I am not sure if you worded that right...

well any how.. A WHOLE lot of hours, later I have a new respect for people that do this stuff for a living and can almost understand why their so expensive to get done..

SO did you creat your own card or did you realize that really, it was worth the extra 30.00 to have someone with the patience and know how to do it for you??


Well hopefully this new and exciting business card will make people start beating down my door in droves!! There's always chance isn't there???

Sunday, March 21, 2010

Twisted Lilies

I completed a wonderful peice I am calling Twisted Lilies.
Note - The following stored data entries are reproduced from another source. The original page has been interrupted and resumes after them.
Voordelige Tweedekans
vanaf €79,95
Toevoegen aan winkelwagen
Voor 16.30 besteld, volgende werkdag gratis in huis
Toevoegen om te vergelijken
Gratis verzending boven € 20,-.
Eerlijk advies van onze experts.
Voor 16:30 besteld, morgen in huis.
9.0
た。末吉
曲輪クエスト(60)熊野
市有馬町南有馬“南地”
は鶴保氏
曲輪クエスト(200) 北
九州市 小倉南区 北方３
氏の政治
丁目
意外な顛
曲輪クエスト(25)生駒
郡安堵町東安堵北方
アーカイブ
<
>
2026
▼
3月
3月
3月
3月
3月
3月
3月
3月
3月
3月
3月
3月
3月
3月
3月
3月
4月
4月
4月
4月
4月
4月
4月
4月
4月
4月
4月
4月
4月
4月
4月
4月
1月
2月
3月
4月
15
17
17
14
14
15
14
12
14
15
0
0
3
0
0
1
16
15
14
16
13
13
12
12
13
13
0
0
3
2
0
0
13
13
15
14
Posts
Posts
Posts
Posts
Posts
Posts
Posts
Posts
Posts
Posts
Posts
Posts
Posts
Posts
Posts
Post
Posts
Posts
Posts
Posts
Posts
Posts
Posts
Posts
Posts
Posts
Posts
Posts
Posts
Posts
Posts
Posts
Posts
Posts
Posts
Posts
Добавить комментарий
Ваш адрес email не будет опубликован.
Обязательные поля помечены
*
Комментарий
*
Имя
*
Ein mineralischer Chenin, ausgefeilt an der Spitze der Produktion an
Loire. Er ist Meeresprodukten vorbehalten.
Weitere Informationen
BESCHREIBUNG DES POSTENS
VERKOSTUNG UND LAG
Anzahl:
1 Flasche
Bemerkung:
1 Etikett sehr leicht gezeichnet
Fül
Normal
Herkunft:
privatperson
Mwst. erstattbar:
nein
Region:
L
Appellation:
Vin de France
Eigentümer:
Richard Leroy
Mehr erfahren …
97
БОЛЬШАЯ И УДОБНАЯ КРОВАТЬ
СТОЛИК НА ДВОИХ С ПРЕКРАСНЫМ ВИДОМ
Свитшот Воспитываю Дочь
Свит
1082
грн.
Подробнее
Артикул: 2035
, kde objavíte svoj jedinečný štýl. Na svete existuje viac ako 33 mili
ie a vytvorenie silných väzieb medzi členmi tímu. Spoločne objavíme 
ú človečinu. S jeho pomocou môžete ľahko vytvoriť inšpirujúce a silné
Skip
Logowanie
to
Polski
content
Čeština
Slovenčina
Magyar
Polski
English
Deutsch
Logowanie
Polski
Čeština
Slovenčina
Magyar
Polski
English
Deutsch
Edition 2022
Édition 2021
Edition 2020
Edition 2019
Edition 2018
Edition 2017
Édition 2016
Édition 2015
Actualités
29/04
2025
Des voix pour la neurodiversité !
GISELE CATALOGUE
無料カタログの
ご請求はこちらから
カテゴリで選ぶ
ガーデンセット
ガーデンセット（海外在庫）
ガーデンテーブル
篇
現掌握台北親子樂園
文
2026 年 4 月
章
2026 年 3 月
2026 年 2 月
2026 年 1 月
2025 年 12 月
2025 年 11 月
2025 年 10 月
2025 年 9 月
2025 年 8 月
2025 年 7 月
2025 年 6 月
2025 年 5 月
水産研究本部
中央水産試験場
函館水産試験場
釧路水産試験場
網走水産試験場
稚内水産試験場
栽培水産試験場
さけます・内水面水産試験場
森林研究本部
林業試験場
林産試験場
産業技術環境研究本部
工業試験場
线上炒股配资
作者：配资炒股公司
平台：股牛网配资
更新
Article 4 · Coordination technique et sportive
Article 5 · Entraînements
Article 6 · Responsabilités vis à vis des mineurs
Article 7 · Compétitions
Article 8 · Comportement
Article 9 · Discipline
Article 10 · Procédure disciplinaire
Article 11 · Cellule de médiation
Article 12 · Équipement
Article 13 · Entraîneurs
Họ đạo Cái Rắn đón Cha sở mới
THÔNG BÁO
It's one of those peices that just sort of fell together while looking at different bits and peices I had after buying a bit of chain from one of my local bead stores.

It's sorta like one of those master card moments


swarovski crystals 5 years ago
rose quartz lilies last year July
silver lilies last year August
Lampworke bead by Leila Carras (http://www.leilamae.com/) Sept last year
Furnace Glass borrowed from Leila as well in Sept last year
Chain bought in Novemember of last year

1 necklace with no "hmmm's I should have, or maybe if I " involved in it?? PRICELESS~~



A Glass Bash on The Arts Map

A Glass Bash on The Arts Map\\

If your like me your always looking for artists around you, near you... hoping to find those people who are going to help you inspire, create and just learn something new!! Here's a new way to try and find those that may become near and dear to your heart!! Please be aware that you DO NOT have to put in your address, just the city you belong to so that if you don't want people to know any more or less than they need to, they don't have to!! Wonderful I really think this is!!